The authors created Bespoke-Card, a system that builds custom tools to better estimate how many database records match certain queries. Instead of using one-size-fits-all guesses, it makes specific estimators designed for a given workload, using agents that design, code, and test them. This approach helps the database plan queries more efficiently, reducing runtime and improving estimate accuracy. It works quickly and cheaply, showing promise for improving database query planning beyond traditional or generic methods.

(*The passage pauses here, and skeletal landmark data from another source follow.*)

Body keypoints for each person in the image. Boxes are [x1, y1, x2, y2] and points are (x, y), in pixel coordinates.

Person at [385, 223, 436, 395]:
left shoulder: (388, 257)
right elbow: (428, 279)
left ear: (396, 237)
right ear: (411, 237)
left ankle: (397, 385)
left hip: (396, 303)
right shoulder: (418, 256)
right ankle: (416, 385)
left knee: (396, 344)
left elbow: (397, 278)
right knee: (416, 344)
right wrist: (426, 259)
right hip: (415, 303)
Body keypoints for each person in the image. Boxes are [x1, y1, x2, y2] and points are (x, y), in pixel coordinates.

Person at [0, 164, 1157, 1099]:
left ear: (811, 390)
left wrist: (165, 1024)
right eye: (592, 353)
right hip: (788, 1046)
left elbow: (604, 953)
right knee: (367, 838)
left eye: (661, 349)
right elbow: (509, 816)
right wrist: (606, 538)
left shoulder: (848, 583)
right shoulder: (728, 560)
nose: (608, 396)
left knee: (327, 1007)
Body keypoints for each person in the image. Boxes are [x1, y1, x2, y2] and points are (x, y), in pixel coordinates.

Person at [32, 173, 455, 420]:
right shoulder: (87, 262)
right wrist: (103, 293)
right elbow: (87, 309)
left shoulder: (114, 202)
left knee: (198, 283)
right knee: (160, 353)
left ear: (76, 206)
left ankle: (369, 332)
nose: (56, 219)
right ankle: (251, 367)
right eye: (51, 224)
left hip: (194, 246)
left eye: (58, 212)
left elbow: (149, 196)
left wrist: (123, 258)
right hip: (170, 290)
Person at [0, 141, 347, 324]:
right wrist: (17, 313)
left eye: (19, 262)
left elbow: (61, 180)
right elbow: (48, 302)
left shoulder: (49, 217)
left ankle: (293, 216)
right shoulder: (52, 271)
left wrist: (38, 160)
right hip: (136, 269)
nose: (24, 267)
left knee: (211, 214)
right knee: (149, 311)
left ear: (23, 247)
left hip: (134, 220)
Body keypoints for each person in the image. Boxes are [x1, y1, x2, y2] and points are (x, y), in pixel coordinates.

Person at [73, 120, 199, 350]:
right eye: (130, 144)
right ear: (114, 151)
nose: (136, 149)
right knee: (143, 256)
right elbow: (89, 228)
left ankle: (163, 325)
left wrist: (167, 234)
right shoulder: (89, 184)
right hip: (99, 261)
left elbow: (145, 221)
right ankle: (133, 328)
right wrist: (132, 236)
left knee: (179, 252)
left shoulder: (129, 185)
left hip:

cardinality estimationquery optimizerPostgreSQLworkload-specific modelsq-errorregression analysisquery planningdatabase performancelearned estimatorssubplan
Authors
Johannes Wehrstein, Anton Winter, Timo Eckmann, Carsten Binnig
Abstract
Cardinality estimators are built to support arbitrary schemas and workloads, forcing them to rely on generic statistics even when the schema and workload is known in advance, leaving optimizers prone to large errors and poor plans. We present Bespoke-Card, an agent-driven system that synthesizes workload-specific cardinality estimators as executable code: a planning agent designs the estimators strategies, a coding agent implements them, and a validator scores the estimates against true cardinalities and PostgreSQL estimates, forming a robust and deterministic harness. Going beyond naive prompting, Bespoke-Card uses structured q-error feedback, regression analysis, concrete outlier subplans, a curriculum isolating join-only, filter-only, and full-subplan errors, and archival selection of the best implementation. Injecting its estimates into the optimizer cuts total PostgreSQL runtime on JOB by 33% and reduces median q-error over all JOB subplans by 41%, while synthesizing a strong estimator in under one hour for less than $10. Bespoke-Card is opening a new avenue for cardinality estimation next to classical generic estimators and learned estimator architectures.